In groups of friends that have become set in their ways, it often takes the influence of an outsider to shake things up. In a similar way, signals from the environment are required in colon cancer to stimulate cells to become invasive. In a new study, Ancy Leroy and colleagues now provide evidence that gut bacteria are one such outside influence that contributes to triggering invasiveness in colon tumour cells.

Leroy and co-workers found that incubating human colon cancer cells with Listeria monocytogenes, a gut pathogen, increased their ability to invade a collagen gel. This increased invasiveness was due to the production of a soluble factor, as the same effect was produced by incubating cells with filtered supernatant obtained from bacterial cultures. The ability of bacteria to produce a pro-invasive factor is not restricted to L. monocytogenes, as incubation of colon cancer cells with conditioned media from cultures of Escherichia coli, Salmonella typhimurium and bacteria that were isolated from colon tumour biopsies also had a stimulatory effect on invasiveness.

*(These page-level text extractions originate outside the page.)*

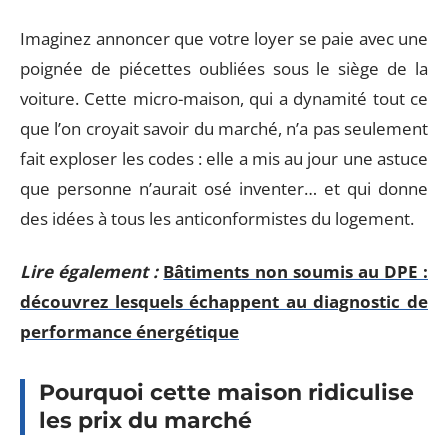
Imaginez annoncer que votre loyer se paie avec une
poignée de piécettes oubliées sous le siège de la
voiture. Cette micro-maison, qui a dynamité tout ce
que l’on croyait savoir du marché, n’a pas seulement
fait exploser les codes : elle a mis au jour une astuce
que personne n’aurait osé inventer… et qui donne
des idées à tous les anticonformistes du logement.
Lire également :
Bâtiments non soumis au DPE :
découvrez lesquels échappent au diagnostic de
performance énergétique
Pourquoi cette maison ridiculise
les prix du marché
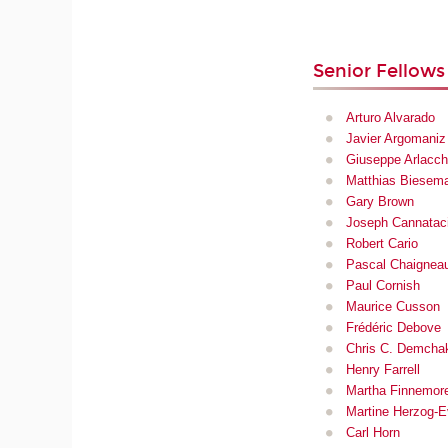
Senior Fellows
Arturo Alvarado
Javier Argomaniz
Giuseppe Arlacch
Matthias Biesem
Gary Brown
Joseph Cannatac
Robert Cario
Pascal Chaignea
Paul Cornish
Maurice Cusson
Frédéric Debove
Chris C. Demcha
Henry Farrell
Martha Finnemor
Martine Herzog-
Carl Horn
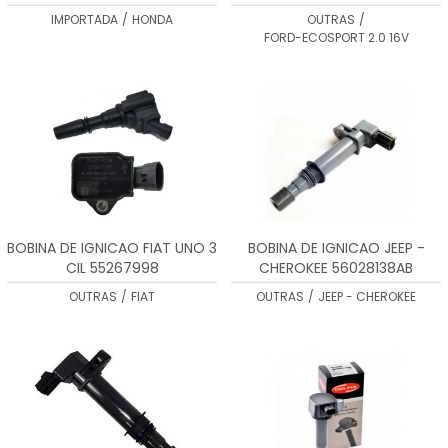
4M5Z12029BC
IMPORTADA
/
HONDA
OUTRAS
/
FORD-ECOSPORT 2.0 16V
BOBINA DE IGNICAO FIAT UNO 3
BOBINA DE IGNICAO JEEP -
CIL 55267998
CHEROKEE 56028138AB
OUTRAS
/
FIAT
OUTRAS
/
JEEP - CHEROKEE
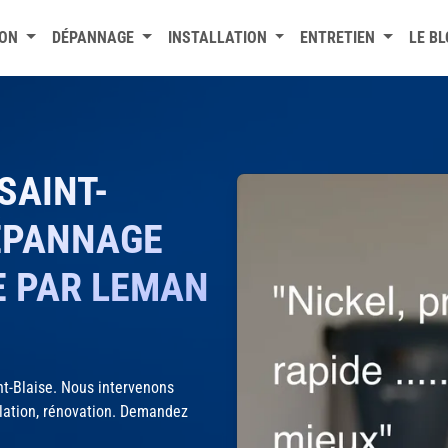
ION
DÉPANNAGE
INSTALLATION
ENTRETIEN
LE B
SAINT-
DÉPANNAGE
E PAR LEMAN
t-Blaise. Nous intervenons
llation, rénovation. Demandez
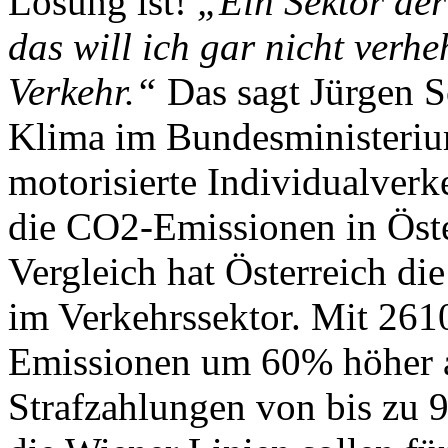
Lösung ist!
„Ein Sektor der
das will ich gar nicht verhe
Verkehr.“
Das sagt Jürgen Sc
Klima im Bundesministerium
motorisierte Individualverke
die CO2-Emissionen in Öste
Vergleich hat Österreich d
im Verkehrssektor. Mit 261
Emissionen um 60% höher a
Strafzahlungen von bis zu 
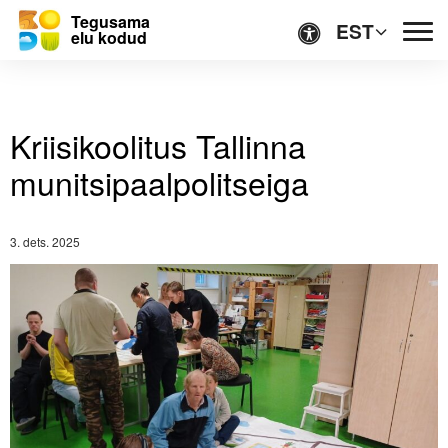
Tegusama
EST
elu kodud
Kriisikoolitus Tallinna munitsipaalpolitseiga
Lihtsas keeles
Kriisikoolitus Tallinna
Ligipääsetavus
munitsipaalpolitseiga
3. dets. 2025
Avaleht
Kodud
TEENUSED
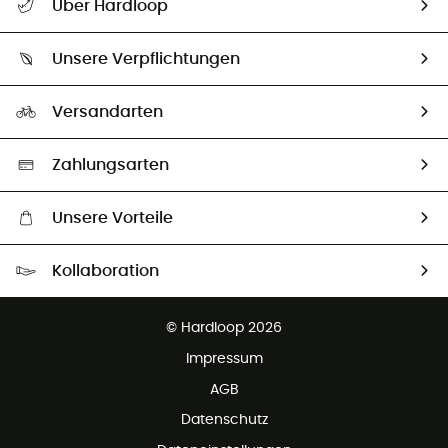
Über Hardloop
Sendungsverfolgung
Über uns
Größentabelle
Unsere Verpflichtungen
HardGuides
Rücksendung & Rückerstattung
Unser Fußabdruck
Unsere Botschafter
Versandarten
Second hand
Auswahl an nachhaltigen Produkten
Zahlungsarten
Unsere Vorteile
Kostenloser Versand ab 100 €
Kollaboration
Kostenfreier Rückversand - 100 Tage Rückgaberecht
Kundenservice ist kostenlos
© Hardloop 2026
Impressum
AGB
Datenschutz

To identify the pro-invasive factor that is producd by L. monocytogenes, Leroy and colleagues isolated fractions of the growth-culture supernatant that retained the ability to stimulate invasiveness. This led to the identification of a 13-mer peptide with pro-invasive properties that corresponded to a region of the bovine β-casein protein — a principal component of milk products. The authors found that a bacterial metalloprotease, Mp1, is required for the production of this pro-invasive factor from larger β-casein-derived peptides. In addition to this bacterial enzyme, the production of the pro-invasive peptide was also shown to be dependent on a serine protease that is associated with the type I collagen gel used for the invasion assay.

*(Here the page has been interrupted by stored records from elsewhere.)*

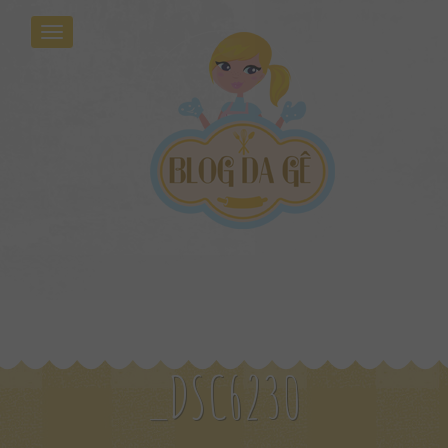
_DSC6230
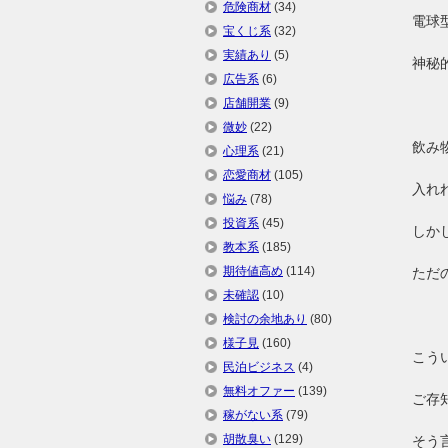
危険商材
(34)
電球
宝くじ系
(32)
実績あり
(5)
神秘
広告系
(6)
店舗開業
(9)
微妙
(22)
飲み
心理系
(21)
恋愛商材
(105)
入れ
悩み
(78)
投資系
(45)
しか
教本系
(185)
期待値高め
(114)
ただ
未確認
(10)
検討の余地あり
(80)
様子見
(160)
こう
民泊ビジネス
(4)
無料オファー
(139)
ご存
稼がない系
(79)
胡散臭い
(129)
そう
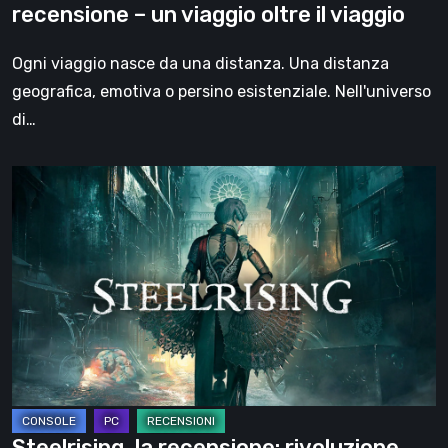
recensione – un viaggio oltre il viaggio
oltre
il
Ogni viaggio nasce da una distanza. Una distanza
viaggio
geografica, emotiva o persino esistenziale. Nell'universo
di…
Steelrising,
la
recensione:
rivoluzione
sotto
ingranaggi
Steelrising, la recensione: rivoluzione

To provide evidence that all the factors that are required for this process are present in vivo, the authors incubated tumour biopsies from patients with colon cancer with a 33-mer β-casein peptide containing the smaller pro-invasive factor. In the absence of a collagen gel or experimentally added bacteria, the colon cancer tissue was able to generate the 13-mer peptide. Addition of an antibiotic to the sample, however, abolished the production of the pro-invasive factor. This indicates that both the host serine protease and the bacteria that are required for the cleavage of β-casein peptides are present in the guts of patients with colon cancer.

Leroy and colleagues also studied the mechanism by which the pro-invasive peptide stimulates increased motility in colon tumour cells, and found that expression of a dominant-negative form of CDC42 or a constitutively active RHOA protein abolished invasion in response to the β-casein 13-mer. This indicates that the pro-invasive peptide that is produced by the combined efforts of the bacterial and host enzymes stimulates increased motility by modulating the activities of RHO-family GTPases.

The link between gut microflora and the development of colon cancer has been established for some time, but the precise roles of microorganisms in this disease are poorly understood. This study indicates a mechanism by which gut bacteria trigger invasiveness of tumour cells, and provides a new insight into the way that bacteria and dietary factors influence the progression of human colon cancer.